PROBLEM. Hand back every line from the beginning of the data below through the line containing "Unified Business Intelligence Software", word for word and free of pictures.

[Excerpts from a dataset]
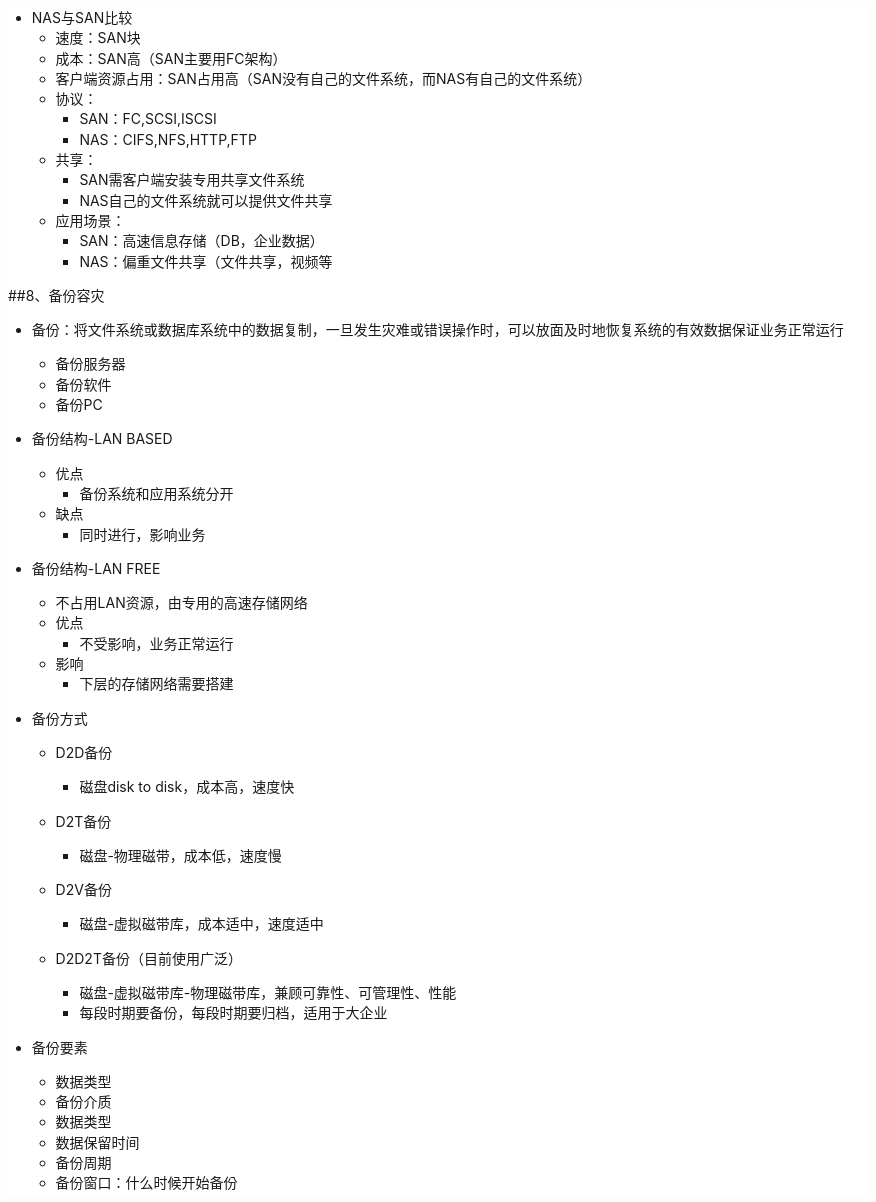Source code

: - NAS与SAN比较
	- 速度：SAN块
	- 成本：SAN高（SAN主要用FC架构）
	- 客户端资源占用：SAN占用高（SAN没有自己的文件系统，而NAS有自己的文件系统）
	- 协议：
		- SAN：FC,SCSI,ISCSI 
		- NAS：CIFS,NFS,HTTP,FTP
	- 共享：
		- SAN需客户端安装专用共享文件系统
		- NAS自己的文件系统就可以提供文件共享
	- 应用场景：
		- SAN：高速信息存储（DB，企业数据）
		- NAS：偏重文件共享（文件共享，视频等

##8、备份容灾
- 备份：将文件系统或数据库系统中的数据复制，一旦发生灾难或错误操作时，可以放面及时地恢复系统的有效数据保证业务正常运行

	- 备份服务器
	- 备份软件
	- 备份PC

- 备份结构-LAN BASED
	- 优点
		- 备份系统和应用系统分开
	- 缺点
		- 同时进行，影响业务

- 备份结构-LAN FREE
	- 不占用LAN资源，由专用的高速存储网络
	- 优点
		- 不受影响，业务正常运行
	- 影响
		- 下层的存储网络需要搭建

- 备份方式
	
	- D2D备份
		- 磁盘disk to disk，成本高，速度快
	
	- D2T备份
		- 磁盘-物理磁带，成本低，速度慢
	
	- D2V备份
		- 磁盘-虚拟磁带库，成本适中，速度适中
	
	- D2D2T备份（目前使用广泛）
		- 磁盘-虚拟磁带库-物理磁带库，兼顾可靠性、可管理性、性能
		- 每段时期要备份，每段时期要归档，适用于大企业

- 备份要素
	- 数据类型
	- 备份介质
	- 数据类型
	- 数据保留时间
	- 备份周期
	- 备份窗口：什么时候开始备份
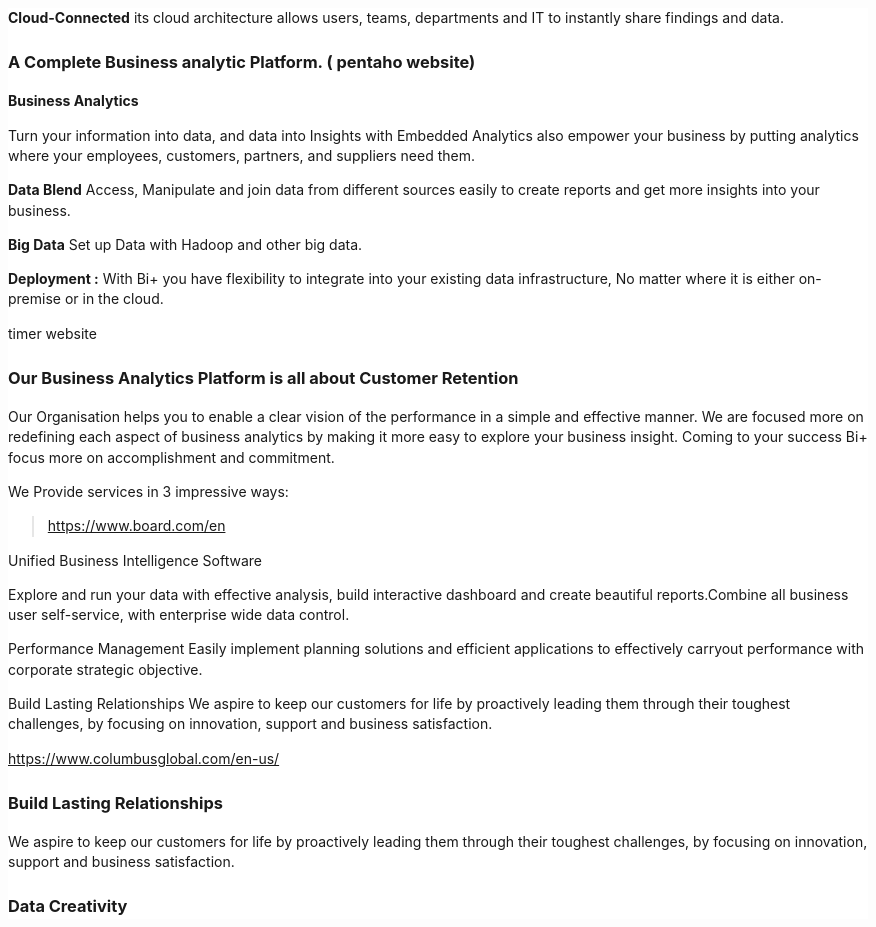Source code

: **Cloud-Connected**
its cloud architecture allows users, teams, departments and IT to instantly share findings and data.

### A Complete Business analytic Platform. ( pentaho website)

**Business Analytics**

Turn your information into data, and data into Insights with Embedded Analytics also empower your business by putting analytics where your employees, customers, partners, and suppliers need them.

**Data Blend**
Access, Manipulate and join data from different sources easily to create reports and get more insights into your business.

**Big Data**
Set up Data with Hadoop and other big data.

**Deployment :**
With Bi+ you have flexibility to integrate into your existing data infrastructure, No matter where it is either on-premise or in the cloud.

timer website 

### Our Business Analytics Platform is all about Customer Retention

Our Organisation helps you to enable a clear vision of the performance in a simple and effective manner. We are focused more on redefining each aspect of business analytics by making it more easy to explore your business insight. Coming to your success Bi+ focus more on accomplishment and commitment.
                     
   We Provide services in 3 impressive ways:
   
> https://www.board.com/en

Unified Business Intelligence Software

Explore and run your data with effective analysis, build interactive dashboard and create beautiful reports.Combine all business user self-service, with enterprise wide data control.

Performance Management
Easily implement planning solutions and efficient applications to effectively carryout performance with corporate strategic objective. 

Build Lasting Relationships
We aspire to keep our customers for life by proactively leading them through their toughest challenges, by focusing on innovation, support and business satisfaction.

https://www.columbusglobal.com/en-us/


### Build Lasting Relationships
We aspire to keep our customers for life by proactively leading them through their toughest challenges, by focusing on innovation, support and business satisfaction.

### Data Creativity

RESPONSE.
Source code

: - NAS与SAN比较
	- 速度：SAN块
	- 成本：SAN高（SAN主要用FC架构）
	- 客户端资源占用：SAN占用高（SAN没有自己的文件系统，而NAS有自己的文件系统）
	- 协议：
		- SAN：FC,SCSI,ISCSI 
		- NAS：CIFS,NFS,HTTP,FTP
	- 共享：
		- SAN需客户端安装专用共享文件系统
		- NAS自己的文件系统就可以提供文件共享
	- 应用场景：
		- SAN：高速信息存储（DB，企业数据）
		- NAS：偏重文件共享（文件共享，视频等

##8、备份容灾
- 备份：将文件系统或数据库系统中的数据复制，一旦发生灾难或错误操作时，可以放面及时地恢复系统的有效数据保证业务正常运行

	- 备份服务器
	- 备份软件
	- 备份PC

- 备份结构-LAN BASED
	- 优点
		- 备份系统和应用系统分开
	- 缺点
		- 同时进行，影响业务

- 备份结构-LAN FREE
	- 不占用LAN资源，由专用的高速存储网络
	- 优点
		- 不受影响，业务正常运行
	- 影响
		- 下层的存储网络需要搭建

- 备份方式
	
	- D2D备份
		- 磁盘disk to disk，成本高，速度快
	
	- D2T备份
		- 磁盘-物理磁带，成本低，速度慢
	
	- D2V备份
		- 磁盘-虚拟磁带库，成本适中，速度适中
	
	- D2D2T备份（目前使用广泛）
		- 磁盘-虚拟磁带库-物理磁带库，兼顾可靠性、可管理性、性能
		- 每段时期要备份，每段时期要归档，适用于大企业

- 备份要素
	- 数据类型
	- 备份介质
	- 数据类型
	- 数据保留时间
	- 备份周期
	- 备份窗口：什么时候开始备份
Source code

: **Cloud-Connected**
its cloud architecture allows users, teams, departments and IT to instantly share findings and data.

### A Complete Business analytic Platform. ( pentaho website)

**Business Analytics**

Turn your information into data, and data into Insights with Embedded Analytics also empower your business by putting analytics where your employees, customers, partners, and suppliers need them.

**Data Blend**
Access, Manipulate and join data from different sources easily to create reports and get more insights into your business.

**Big Data**
Set up Data with Hadoop and other big data.

**Deployment :**
With Bi+ you have flexibility to integrate into your existing data infrastructure, No matter where it is either on-premise or in the cloud.

timer website 

### Our Business Analytics Platform is all about Customer Retention

Our Organisation helps you to enable a clear vision of the performance in a simple and effective manner. We are focused more on redefining each aspect of business analytics by making it more easy to explore your business insight. Coming to your success Bi+ focus more on accomplishment and commitment.
                     
   We Provide services in 3 impressive ways:
   
> https://www.board.com/en

Unified Business Intelligence Software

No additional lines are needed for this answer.